(EXCERPTED RECORDS begins)

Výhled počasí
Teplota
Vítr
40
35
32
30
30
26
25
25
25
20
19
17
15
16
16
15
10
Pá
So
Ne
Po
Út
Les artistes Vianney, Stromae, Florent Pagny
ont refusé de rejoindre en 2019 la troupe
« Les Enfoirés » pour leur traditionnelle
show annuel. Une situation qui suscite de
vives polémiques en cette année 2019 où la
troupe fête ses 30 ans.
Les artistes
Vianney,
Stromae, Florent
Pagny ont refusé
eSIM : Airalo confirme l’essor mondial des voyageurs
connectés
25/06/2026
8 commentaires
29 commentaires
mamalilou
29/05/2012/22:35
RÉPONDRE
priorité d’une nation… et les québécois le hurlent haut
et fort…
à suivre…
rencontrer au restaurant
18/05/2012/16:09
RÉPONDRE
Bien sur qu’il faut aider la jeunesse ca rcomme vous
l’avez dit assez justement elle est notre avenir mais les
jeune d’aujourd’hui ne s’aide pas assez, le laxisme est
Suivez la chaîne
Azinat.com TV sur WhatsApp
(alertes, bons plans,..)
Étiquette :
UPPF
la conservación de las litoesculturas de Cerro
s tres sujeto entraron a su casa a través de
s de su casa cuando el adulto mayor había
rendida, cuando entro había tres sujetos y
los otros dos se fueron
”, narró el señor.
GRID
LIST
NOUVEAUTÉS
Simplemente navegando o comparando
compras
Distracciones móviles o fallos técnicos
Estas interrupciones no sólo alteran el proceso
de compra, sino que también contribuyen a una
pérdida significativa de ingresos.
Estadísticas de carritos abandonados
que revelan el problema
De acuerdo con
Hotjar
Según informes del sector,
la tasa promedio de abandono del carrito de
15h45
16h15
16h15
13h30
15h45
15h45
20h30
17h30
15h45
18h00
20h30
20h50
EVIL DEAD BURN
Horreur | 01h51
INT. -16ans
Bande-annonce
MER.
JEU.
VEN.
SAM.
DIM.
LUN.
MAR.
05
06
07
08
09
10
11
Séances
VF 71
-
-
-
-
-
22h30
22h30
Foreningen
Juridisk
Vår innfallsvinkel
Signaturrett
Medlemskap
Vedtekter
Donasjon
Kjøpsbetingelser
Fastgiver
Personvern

(EXCERPTED RECORDS ends)

→ **YOUR INSTRUCTIONS**: Reproduce every record above word for word, keeping each line in its original order.

→ **SOLUTION FOR THIS PROBLEM**:
Výhled počasí
Teplota
Vítr
40
35
32
30
30
26
25
25
25
20
19
17
15
16
16
15
10
Pá
So
Ne
Po
Út
Les artistes Vianney, Stromae, Florent Pagny
ont refusé de rejoindre en 2019 la troupe
« Les Enfoirés » pour leur traditionnelle
show annuel. Une situation qui suscite de
vives polémiques en cette année 2019 où la
troupe fête ses 30 ans.
Les artistes
Vianney,
Stromae, Florent
Pagny ont refusé
eSIM : Airalo confirme l’essor mondial des voyageurs
connectés
25/06/2026
8 commentaires
29 commentaires
mamalilou
29/05/2012/22:35
RÉPONDRE
priorité d’une nation… et les québécois le hurlent haut
et fort…
à suivre…
rencontrer au restaurant
18/05/2012/16:09
RÉPONDRE
Bien sur qu’il faut aider la jeunesse ca rcomme vous
l’avez dit assez justement elle est notre avenir mais les
jeune d’aujourd’hui ne s’aide pas assez, le laxisme est
Suivez la chaîne
Azinat.com TV sur WhatsApp
(alertes, bons plans,..)
Étiquette :
UPPF
la conservación de las litoesculturas de Cerro
s tres sujeto entraron a su casa a través de
s de su casa cuando el adulto mayor había
rendida, cuando entro había tres sujetos y
los otros dos se fueron
”, narró el señor.
GRID
LIST
NOUVEAUTÉS
Simplemente navegando o comparando
compras
Distracciones móviles o fallos técnicos
Estas interrupciones no sólo alteran el proceso
de compra, sino que también contribuyen a una
pérdida significativa de ingresos.
Estadísticas de carritos abandonados
que revelan el problema
De acuerdo con
Hotjar
Según informes del sector,
la tasa promedio de abandono del carrito de
15h45
16h15
16h15
13h30
15h45
15h45
20h30
17h30
15h45
18h00
20h30
20h50
EVIL DEAD BURN
Horreur | 01h51
INT. -16ans
Bande-annonce
MER.
JEU.
VEN.
SAM.
DIM.
LUN.
MAR.
05
06
07
08
09
10
11
Séances
VF 71
-
-
-
-
-
22h30
22h30
Foreningen
Juridisk
Vår innfallsvinkel
Signaturrett
Medlemskap
Vedtekter
Donasjon
Kjøpsbetingelser
Fastgiver
Personvern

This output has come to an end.